Саша мой погиб, об этом здесь не буду. Сережа тогда только пошел в первый класс…
После 23-х лет жизни на Ленинском, вполне неплохой жизни, там проходила и моя новая семейная жизнь, которая длилась около 14 лет… и тут начались первые шаги по «расселению хрущевок», которые сейчас так бурно возродились в Москве, и в каких-то фантастических масштабах…
А тогда в нашем городе часть этих домов снесли. В нашем микрорайоне – от железной дороги, делящей это пространство города на Кировский и Московский районы, и почти до нашего дома. Однако он стоит до сих пор!
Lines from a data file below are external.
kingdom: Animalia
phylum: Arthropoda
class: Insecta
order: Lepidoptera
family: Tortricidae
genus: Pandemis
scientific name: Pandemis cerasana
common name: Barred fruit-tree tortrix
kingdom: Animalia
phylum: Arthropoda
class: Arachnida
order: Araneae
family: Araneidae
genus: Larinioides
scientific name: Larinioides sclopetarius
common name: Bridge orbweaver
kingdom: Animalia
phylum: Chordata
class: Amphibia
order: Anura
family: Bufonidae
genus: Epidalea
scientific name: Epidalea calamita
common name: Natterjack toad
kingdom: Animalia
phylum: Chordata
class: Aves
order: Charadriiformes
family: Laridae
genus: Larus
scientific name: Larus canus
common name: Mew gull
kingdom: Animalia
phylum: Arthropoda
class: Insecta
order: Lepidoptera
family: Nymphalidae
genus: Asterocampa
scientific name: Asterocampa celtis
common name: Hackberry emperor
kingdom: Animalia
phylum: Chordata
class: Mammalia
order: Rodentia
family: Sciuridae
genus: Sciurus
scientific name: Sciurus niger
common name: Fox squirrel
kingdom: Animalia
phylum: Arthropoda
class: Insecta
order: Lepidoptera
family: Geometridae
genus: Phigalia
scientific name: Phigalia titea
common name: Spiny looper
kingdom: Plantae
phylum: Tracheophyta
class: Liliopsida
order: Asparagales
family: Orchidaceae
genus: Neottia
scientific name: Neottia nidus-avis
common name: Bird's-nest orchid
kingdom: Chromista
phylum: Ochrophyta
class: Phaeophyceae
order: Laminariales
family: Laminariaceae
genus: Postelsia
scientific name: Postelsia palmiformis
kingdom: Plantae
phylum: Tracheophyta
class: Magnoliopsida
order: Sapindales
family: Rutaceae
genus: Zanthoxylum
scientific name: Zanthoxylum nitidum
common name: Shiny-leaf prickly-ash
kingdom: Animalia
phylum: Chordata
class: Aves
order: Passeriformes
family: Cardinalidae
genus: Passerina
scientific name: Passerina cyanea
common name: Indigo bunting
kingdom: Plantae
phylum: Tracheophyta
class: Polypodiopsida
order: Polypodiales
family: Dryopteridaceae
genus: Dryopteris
Но когда пошли эти планы, и даже началось их осуществление, Галя настойчиво убедила меня, что надо срочно менять квартиру. Сергей уже тогда жил в Москве. И она уговорила меня, что в случае сноса мне могут дать что-то вроде однокомнатной где-нибудь, например, в Колпино…
К тому времени Галя и Миша переехали в Москву. По-моему, в 1988 году. У Гали началась совершенно другая жизнь. Весной 1989 года она стала народным депутатом СССР. 24 мая 1989 г. у нее родился внук, Артем. А на следующий день, 25 мая, началось первое заседание Съезда народных депутатов СССР. И пошли ее «Десять лет без права передышки»…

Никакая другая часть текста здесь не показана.